Top of Records to process

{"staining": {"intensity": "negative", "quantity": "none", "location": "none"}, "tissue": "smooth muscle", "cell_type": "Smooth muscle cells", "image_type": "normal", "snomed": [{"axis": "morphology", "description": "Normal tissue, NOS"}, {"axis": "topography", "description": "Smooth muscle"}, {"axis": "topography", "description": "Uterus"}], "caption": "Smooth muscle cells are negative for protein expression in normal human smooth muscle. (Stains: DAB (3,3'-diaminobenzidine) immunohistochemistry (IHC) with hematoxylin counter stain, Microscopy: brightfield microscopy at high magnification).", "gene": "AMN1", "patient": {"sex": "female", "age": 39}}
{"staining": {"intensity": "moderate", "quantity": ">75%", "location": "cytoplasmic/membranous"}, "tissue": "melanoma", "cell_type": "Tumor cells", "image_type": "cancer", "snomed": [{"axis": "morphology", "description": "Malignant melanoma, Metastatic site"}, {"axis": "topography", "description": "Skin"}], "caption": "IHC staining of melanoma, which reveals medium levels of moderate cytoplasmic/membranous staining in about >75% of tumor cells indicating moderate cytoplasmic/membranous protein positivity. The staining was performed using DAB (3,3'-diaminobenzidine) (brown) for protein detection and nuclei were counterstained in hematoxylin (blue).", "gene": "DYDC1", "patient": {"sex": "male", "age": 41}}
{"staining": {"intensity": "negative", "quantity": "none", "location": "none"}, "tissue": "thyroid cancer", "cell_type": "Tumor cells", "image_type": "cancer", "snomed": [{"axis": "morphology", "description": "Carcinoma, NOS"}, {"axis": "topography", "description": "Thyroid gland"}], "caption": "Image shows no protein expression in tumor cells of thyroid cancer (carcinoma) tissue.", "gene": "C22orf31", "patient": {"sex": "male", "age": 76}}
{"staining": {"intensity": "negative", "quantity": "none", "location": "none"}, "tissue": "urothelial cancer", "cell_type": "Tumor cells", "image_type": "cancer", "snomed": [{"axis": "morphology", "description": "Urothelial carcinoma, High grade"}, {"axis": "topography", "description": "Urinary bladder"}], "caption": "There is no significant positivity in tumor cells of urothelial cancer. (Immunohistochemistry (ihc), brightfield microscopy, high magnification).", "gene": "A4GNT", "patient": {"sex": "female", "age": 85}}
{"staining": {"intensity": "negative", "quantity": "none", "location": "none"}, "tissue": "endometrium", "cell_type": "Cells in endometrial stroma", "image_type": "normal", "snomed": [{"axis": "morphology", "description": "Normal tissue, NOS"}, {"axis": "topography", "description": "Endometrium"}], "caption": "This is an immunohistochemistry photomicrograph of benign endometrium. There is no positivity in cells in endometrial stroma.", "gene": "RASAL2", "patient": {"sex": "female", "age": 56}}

Bottom of Records to process

- _Your goal_
The expected answer is every line in the data above that carries the string "microscopy".

- _Solution below_
{"staining": {"intensity": "negative", "quantity": "none", "location": "none"}, "tissue": "smooth muscle", "cell_type": "Smooth muscle cells", "image_type": "normal", "snomed": [{"axis": "morphology", "description": "Normal tissue, NOS"}, {"axis": "topography", "description": "Smooth muscle"}, {"axis": "topography", "description": "Uterus"}], "caption": "Smooth muscle cells are negative for protein expression in normal human smooth muscle. (Stains: DAB (3,3'-diaminobenzidine) immunohistochemistry (IHC) with hematoxylin counter stain, Microscopy: brightfield microscopy at high magnification).", "gene": "AMN1", "patient": {"sex": "female", "age": 39}}
{"staining": {"intensity": "negative", "quantity": "none", "location": "none"}, "tissue": "urothelial cancer", "cell_type": "Tumor cells", "image_type": "cancer", "snomed": [{"axis": "morphology", "description": "Urothelial carcinoma, High grade"}, {"axis": "topography", "description": "Urinary bladder"}], "caption": "There is no significant positivity in tumor cells of urothelial cancer. (Immunohistochemistry (ihc), brightfield microscopy, high magnification).", "gene": "A4GNT", "patient": {"sex": "female", "age": 85}}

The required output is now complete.